Retail Design is entering it's 'Showgirl Era'

We’re entering a new creative era in retail design — one where experiences are no longer passive, but full blown performances.

Words by: Mike Tristram

Head of Strategy & Marketing

07.10.2025

Pop culture has always been retail’s best crystal ball. It reflects the times, shapes sentiment, and sets the stage for what’s next. And right now, the spotlight is shifting towards main stage energy and a darkly seductive swagger.

Retail design is entering it's 'Showgirl Era' — a moment where stores don’t just sell, they perform. Read on to explore the back story of this new avant-garde movement and the new retail design vocabulary it will inspire...

"When culture moves, retail follows — and today, pop’s influence is rewriting the creative playbook."
Mike Tristram, Head of Strategy

Act I: Pop’s Cultural Warm-Up

2024 was defined by two cultural power plays that went far beyond music.

Charli XCX’s BRAT wasn’t just an album — it was an attitude. Its viral green aesthetic bled across fashion, beauty and design, sparking what Refinery29 dubbed Brat Girl Summer. According to Teen Vogue, searches for “bright green” rose 332% year-on-year, while sales of lime-green apparel spiked 171%. BRAT captured a new consumer mood: confident, chaotic and entirely self-authored.

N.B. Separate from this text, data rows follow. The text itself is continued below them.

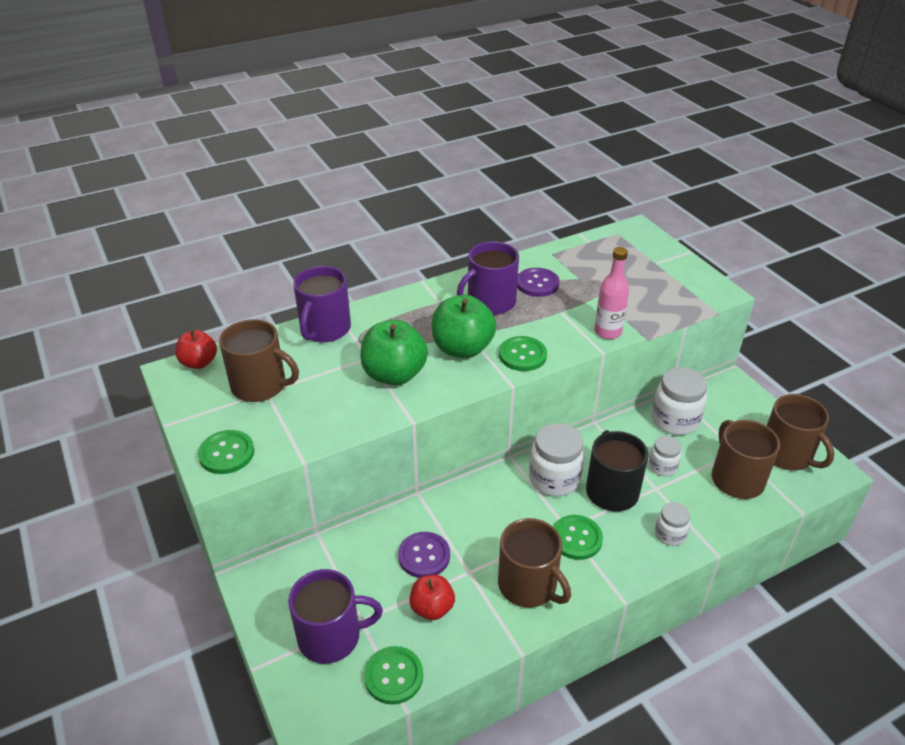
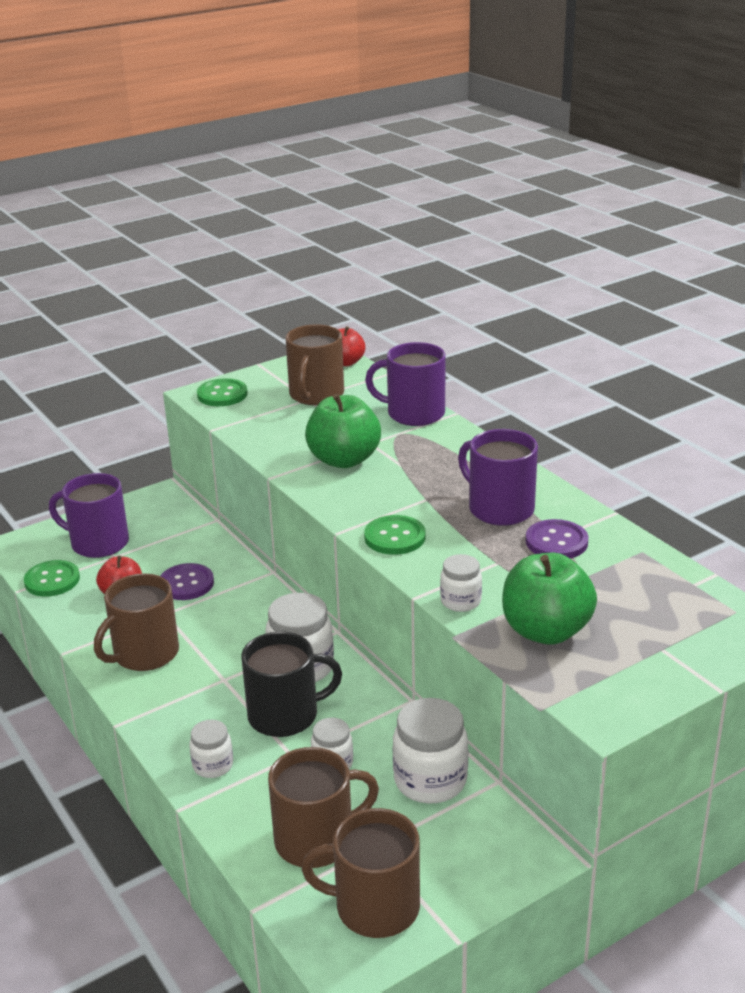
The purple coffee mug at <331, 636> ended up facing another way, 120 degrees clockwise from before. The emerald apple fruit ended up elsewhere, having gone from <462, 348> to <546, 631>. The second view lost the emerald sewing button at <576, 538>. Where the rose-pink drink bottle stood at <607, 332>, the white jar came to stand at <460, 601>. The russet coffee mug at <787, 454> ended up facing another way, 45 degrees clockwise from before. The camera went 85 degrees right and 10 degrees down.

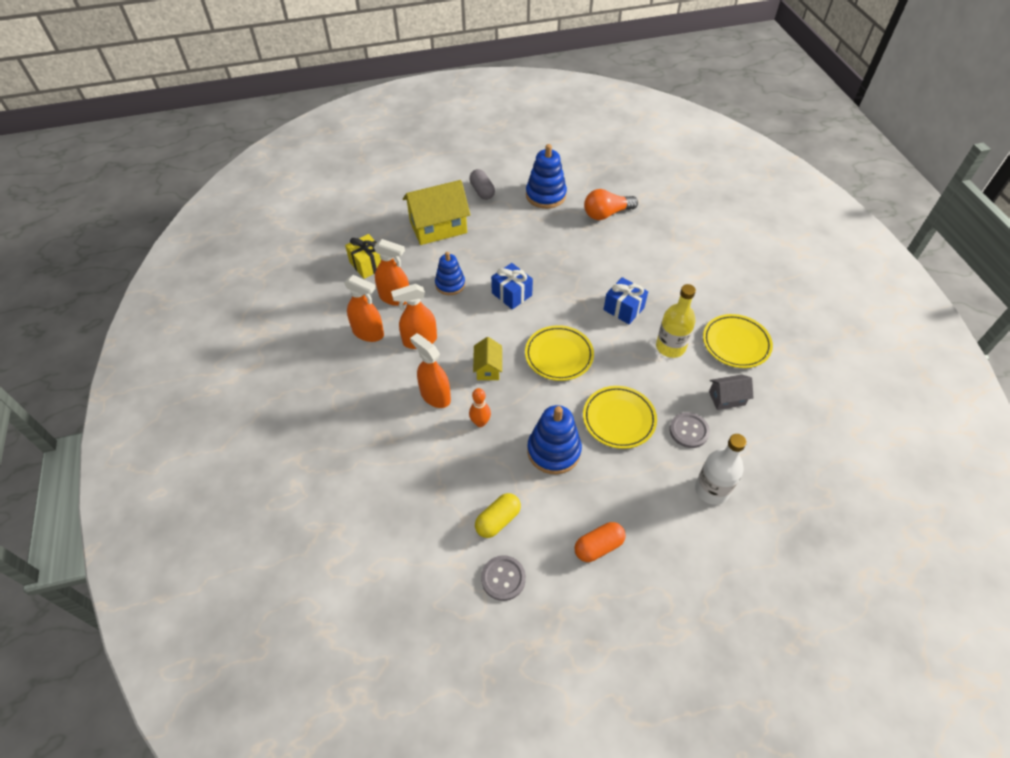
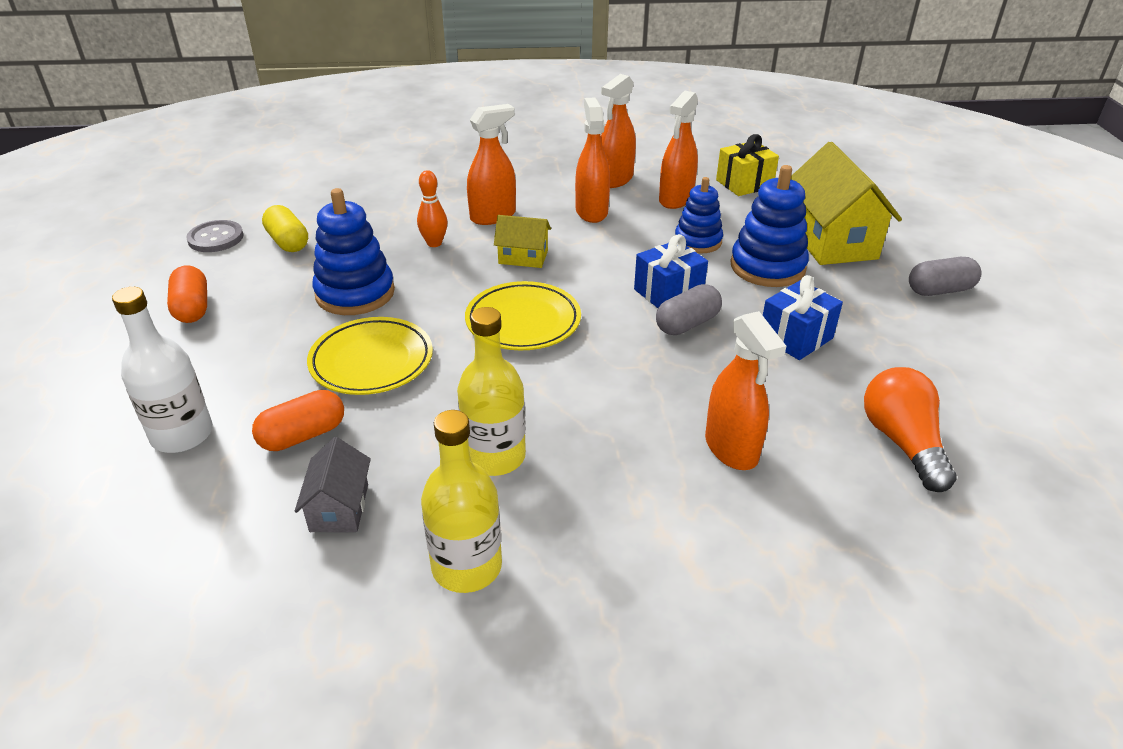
The blue stacking toy ended up elsewhere, having gone from <545, 195> to <767, 267>. The blue present ended up elsewhere, having gone from <623, 309> to <795, 337>. Where the ash-grey sewing button stood at <689, 431>, the bright orange pill came to stand at <303, 435>. Where the bright yellow flat dish stood at <736, 343>, the bright yellow drink bottle came to stand at <467, 567>. The second view gained the ash-grey pill at <687, 324>. The second view gained the bright orange sprayer at <731, 448>. The camera went 100 degrees right and 15 degrees down.

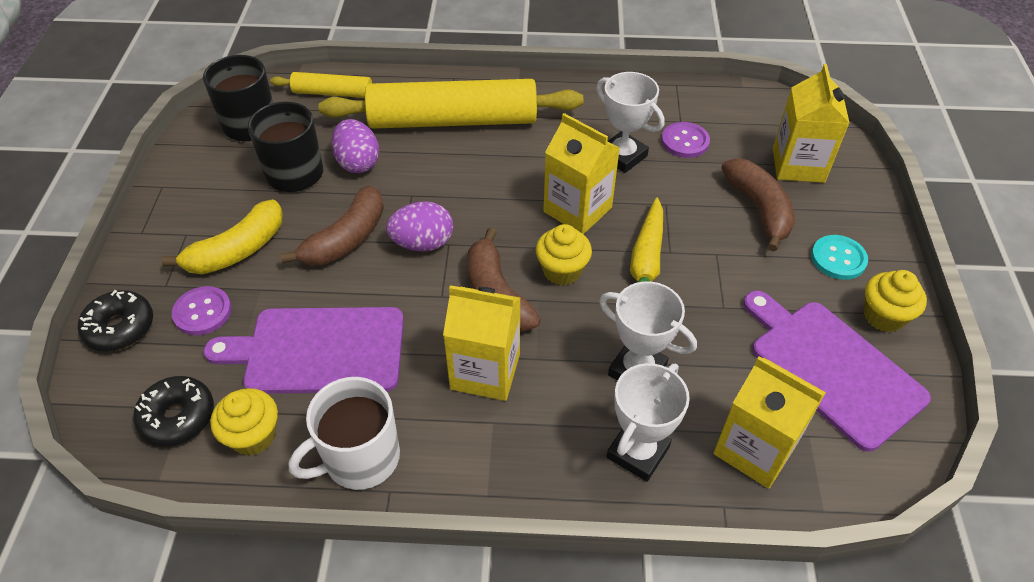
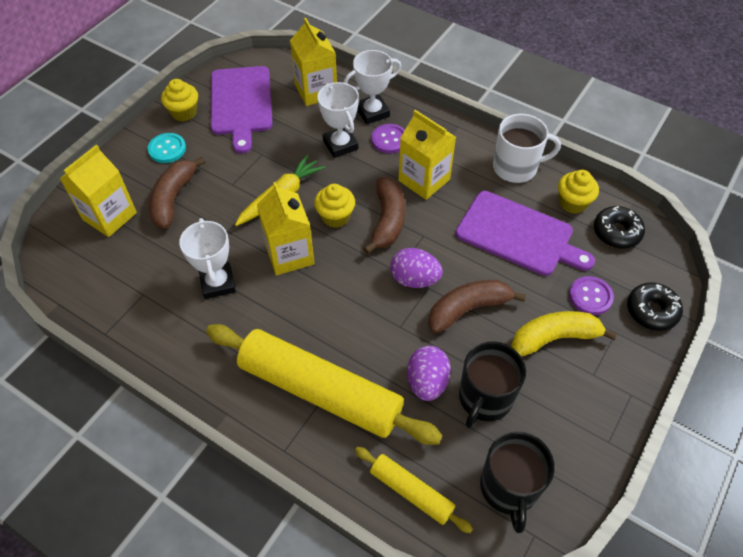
The purple sewing button ended up elsewhere, having gone from <685, 141> to <389, 140>. The camera went 150 degrees left and 5 degrees up.

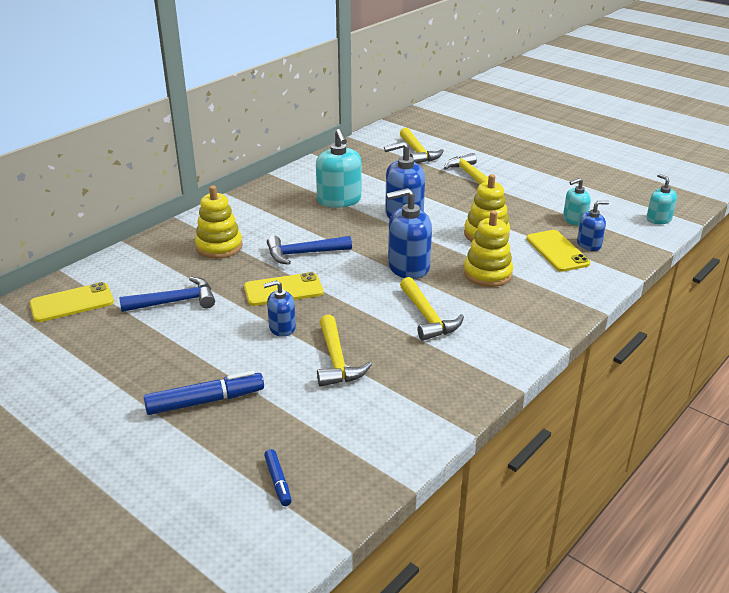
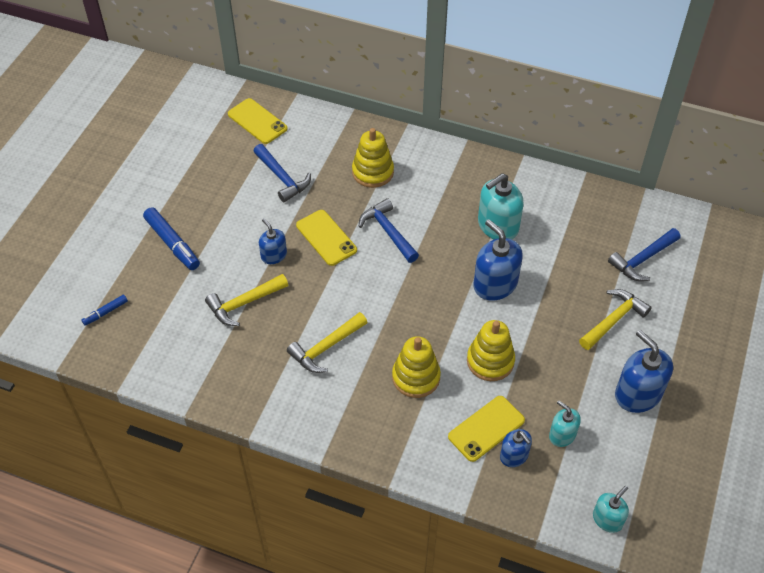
The blue soap dispenser ended up elsewhere, having gone from <408, 267> to <638, 394>. What was the bright yellow claw hammer at <418, 153> turned into the blue claw hammer at <642, 260>. The camera went 70 degrees right and 20 degrees up.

Then came Beyoncé’s Cowboy Carter, reframing Americana through an inclusive, high-fashion lens. Denim, country music and rodeo-core stormed back into the mainstream. Searches for cowboy jackets jumped 600%, cowboy boots 224%, and flared denim 372% — while Levi’s reported store footfall up 20% and sales up 45% during the album’s launch week.

Together, these moments marked a cultural shift — and set the tone for a much bigger design movement still to come.

Act II: Enter the Showgirls

As 2025 unfolds, the energy has turned theatrical. Miley Cyrus, Lady Gaga and Taylor Swift’s 'Life of a Showgirl' have ushered in a new era of high-glamour performance and avant-garde femininity. The showgirl is back — but she’s no caricature of old Hollywood. She’s bold, self-aware and utterly in control of her own spotlight.

From Céline Dion becoming the new face of Charlotte Tilbury to Sydney Sweeney channelling Madonna in a Paco Rabanne-inspired Wall Street Journal fashion shoot — the showgirl aesthetic is shaping everything from art direction to runway trends. Even Alexander McQueen’s Fall 2025 “Gothic Provocateurs” campaign embraces this performative tension between power, beauty and myth.

Pop culture's fascination with design and drama is spilling outward — and retail is next to take the stage.

Act III: Retail’s Visual Album

We’re entering a new creative phase for retail — one where design is no longer passive, it performs. Think concept album, not greatest hits.

Experimentation over formula. Creativity over commerce. This is a new visual movement: unapologetically dramatic, emotionally charged and daringly seductive. The mood borrows from the stage — main-character energy, cinematic storytelling and immersive atmospheres that entertain as much as they engage. The quiet restraint of minimalism is giving way to visual theatre.

In short, retail’s “quiet luxury” era is taking its final bow. Industrial interior design is getting an overdue glow-up. The next act is immersive, expressive and emotionally tuned to the cultural moment.

"A new visual movement in retail design: think concept album, not greatest hits."
Mike Tristram, Head of Strategy

Act IV: Curtain Call

When high design meets high drama, every visual moment has to entertain. Because in retail’s Showgirl Era, the most captivating spaces aren’t just selling — they’re becoming creative spectacles. The question isn’t just what do we want people to buy, it’s how do immerse consumers in a narrative that stirs the emotions?